In the case of the Paris attackers, they were able to obtain an entire arsenal: AK-47 assault rifles, pistols, a Skorpion submachine gun and even a rocket-propelled-grenade launcher. All of it was purchased in Brussels for about $5,000, according to Belgian media reports.

The obvious answer for a paper that’s pro-civilian disarmament in The Land of the Free and the Home of the Brave? More gun control! But the WaPo can’t say that. It would be stupid. In fact, now that they’ve brought up the subject, there’s nothing to do but acknowledge the insanity of calling for still more European gun control. I love this bit . . .

. . . it is a particularly challenging issue for Europe because of the continent’s open borders. With 28 countries in the European Union, each with its own rules and regulations, controlling the flow of weapons has been nearly impossible.

“A firearm that is illegal in one country may be legal in another,” said Raffaello Pantucci, director of international security studies at the London-based Royal United Services Institute. “You have continuous land all the way through to Russia and into the Balkans, which of course until a few decades ago was a war zone.”

Even assessing the scale of the problem has proven too difficult for Europe. A comprehensive European Commission study released last year cited an estimate of 67 million illicit firearms across the continent. But it also noted that the total was probably overstated and concluded that “no accurate quantification of the problem is feasible.”

U.S. law enforcement has long maintained an extensive database of lost and stolen weapons. But Europe has only recently begun to do so, working in concert with Interpol. So far, the database is believed to contain only a small fraction of the total.

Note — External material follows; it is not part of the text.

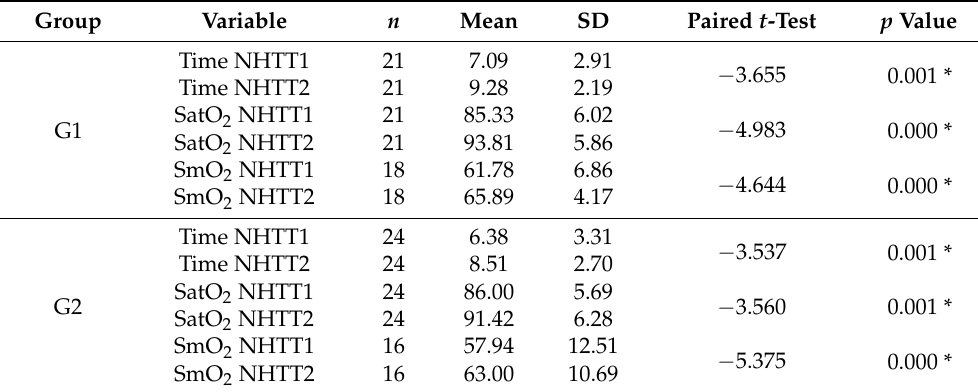
Table 6. Differences between the first and second tests by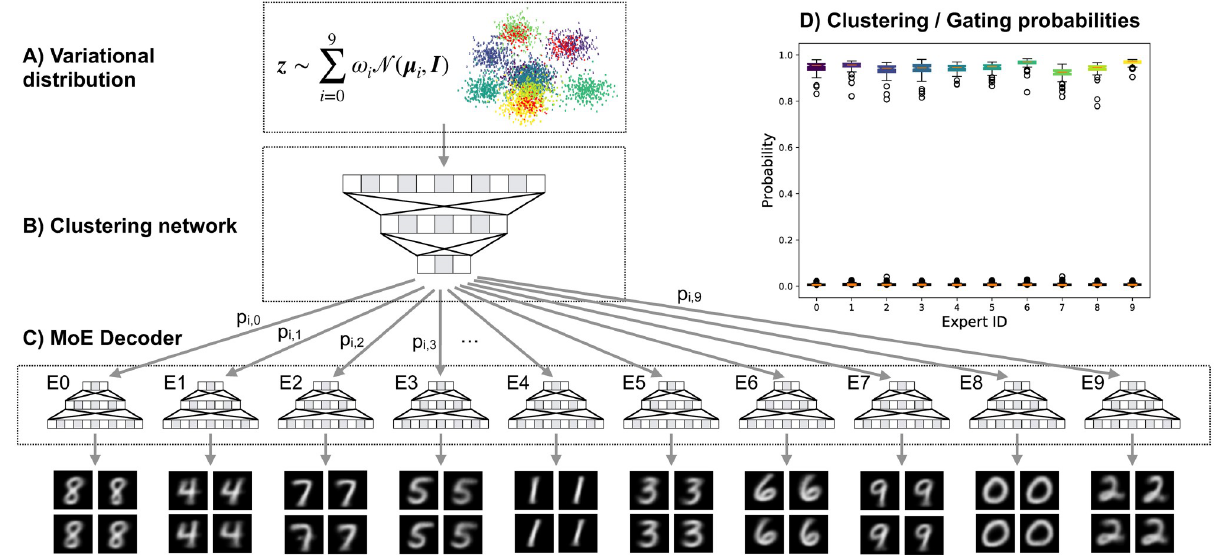
Fig 2. Generation of MNIST digit images. Data points from the latent representation were sampled from the variational distribution (A) which is learned to be a mixture of standard Gaussians and then clustered and gated (B) to the data-mode-specific experts of the MoE Decoder (C). (D) All samples from the variational distribution were correctly classified and therefore also correctly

Controlling the flow of illegal weapons is not impossible. It’s “nearly impossible.” Europe needs an international database of lost and stolen weapons to [somehow] stem the tide of 67 million illicit firearms.

I don’t know about you, but I find this writing entirely giggleworthy. The writers know they’re fighting a losing battle against themselves on this one. Hence they inserted following ‘graph to try to recover lost ground.

One country that has largely succeeded in keeping illicit firearms out is the United Kingdom. Because Britain does not participate in the continent’s open-borders program — and because it is an island with strictly enforced weapons laws — guns are rare. Out of desperation, criminals and would-be terrorists in Britain have occasionally turned to antique weaponry — flintlock pistols and Wild West-style revolvers — as the most deadly options available.

Do WaPo writers have access to the Internet? Google “number of illicit guns in the UK” and the very first hit yields “Estimates of illegal weapons [firearms] range from 500,000 to a million or more, perhaps many more” [via independent.co.uk]. This is not the gun control success the WaPo is looking for.

Time to tidy-up and go home. But not before adding one last completely ridiculous plug for gun control.

Even with the high-profile gun attacks of recent weeks, there’s been no major push in Denmark or elsewhere in Europe to loosen the gun laws. While American firearms advocates preach the necessity of self-defense, the argument holds little sway on a continent where citizens have seldom had to worry about gun violence — and hope the recent killings prove an aberration.

“As I see it,” said Rigby, the Copenhagen gun dealer, “more guns on the streets only means more trouble.”

As I see it, Europeans are going to see gun rights very differently very soon. Oh wait. Maybe not. Maybe they’ve completely abandoned the idea of personal protection. Maybe they’ll turn to their respective governments for protection, who will be more than happy to [continue to] transform the Eurozone into one great police state. And by great I mean large, not good. Not good at all.